Figure out your cooking skill level
If you don’t really know how to cook spaghetti, but you pick a recipe for white wine clam sauce over butterflied Cornish hens for Wednesday night after soccer – well.
Exaggerating here, of course.
But ask yourself a few questions, like:
- Do I generally feel confident in my cooking skills? Or do I have no idea what I’m doing?
- Do I know some basic cooking techniques like boiling, sautéing, pan-frying, grilling and steaming, or do I need to yet learn them?
- Do I know how to use kitchen knives, do I know how to chop vegetables, do I know how to cook meat?
This will make you aware of your cooking skills, and prevent you from picking recipes way out of your comfort zone.
I’m not saying to never push your comfort zone, but it’s a better idea to just tickle the sides vs jumping into the cold ocean like
me sometimes a crazy person.
Get real with your time management
The “dinner on the table in 30 minutes” lie is just that: A lie.
Sure, you can have a pasta dish with cream cheese and frozen vegetables on the table in 30 minutes. I’m not even fighting that.
But… Is it the kind of dinner you want to eat every night?
Probably not. More likely, it’s an emergency solution. Or a side dish, which definitely leads to spending more time in the kitchen in total.
I never plan to be finished in under an hour. Especially not if I’m at home alone with both kids.
So try this, if your schedule allows it at all: Set aside an entire hour for cooking dinner. Even if you’re cooking something you already know, it will totally de-stress your time in the kitchen.
If your schedule doesn’t give you 60 minutes before dinner time? Try to divide your time and get the prep-work out of the way the night before, or in the morning. Whatever works in your life, find the 60 minutes for dinner. And if you cook a double batch, you can save yourself 50 minutes on another night.

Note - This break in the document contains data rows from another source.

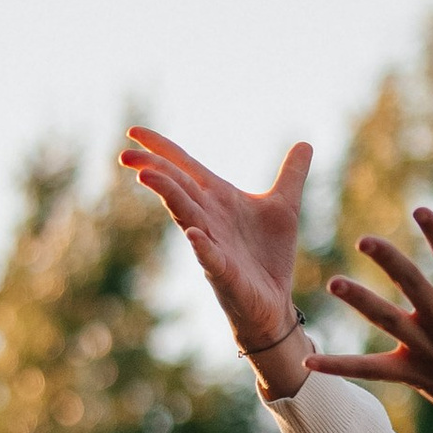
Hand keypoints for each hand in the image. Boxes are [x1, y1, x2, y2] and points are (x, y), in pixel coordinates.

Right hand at [120, 126, 310, 354]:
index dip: (160, 148)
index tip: (133, 131)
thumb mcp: (285, 206)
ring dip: (167, 195)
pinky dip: (201, 245)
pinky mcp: (224, 272)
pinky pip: (209, 256)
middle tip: (126, 156)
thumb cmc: (269, 255)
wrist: (274, 301)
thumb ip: (291, 174)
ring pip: (185, 215)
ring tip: (147, 176)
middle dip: (153, 169)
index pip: (184, 167)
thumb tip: (305, 143)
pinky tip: (193, 234)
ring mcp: (212, 244)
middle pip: (177, 186)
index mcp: (218, 198)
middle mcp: (209, 217)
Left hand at [308, 205, 432, 432]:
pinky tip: (309, 362)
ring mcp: (427, 350)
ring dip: (360, 303)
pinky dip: (341, 367)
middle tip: (365, 240)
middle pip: (413, 287)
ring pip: (388, 322)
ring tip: (334, 285)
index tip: (420, 211)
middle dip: (390, 262)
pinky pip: (371, 370)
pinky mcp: (412, 374)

Learn basic recipes and customize them
There’s no need to look up new recipes all the time if you learn a few basics.
Disclaimer: I’m only talking about meals during the busy weeknights. I’m all for new, interesting and more involved recipes on weekends, for special occasions and to celebrate.
But for those everyday meals, pick a few simple recipes according to your skill levels and learn to customize them.
You can even base your meal plan around this.
For example, pick two “square meals” (aka starch, side, meat), a pasta dish, a casserole and a one pot recipe and learn to make them by heart.
But what if you’re just really not a good cook?
First of all: It’s OK to not be good at something.
If you’re serious about being more efficient in the kitchen, don’t learn new recipes at first. Learn the techniques.
And these tips above? They apply to anyone. It’s just a matter of what YOU consider an easy meal. What YOU know you can cook.
It doesn’t matter if Miss White-Picket-Fence next door effortlessly puts a seven course meal on the table every night. It doesn’t mean you have to, too!
And it doesn’t mean you’re a bad mom either. Let’s be honest here: Does it REALLY matter if your kids don’t know how to spell Hors d’Heuvre? Probably not.
What matters is that they know their mom cares enough to make them food, and that she’s there with them, at the dining table, talking and laughing and connecting.
And if having the nerve and capacity for positive vibes during dinner means slightly overcooked pasta and sauce from a jar on their plates… Then so be it.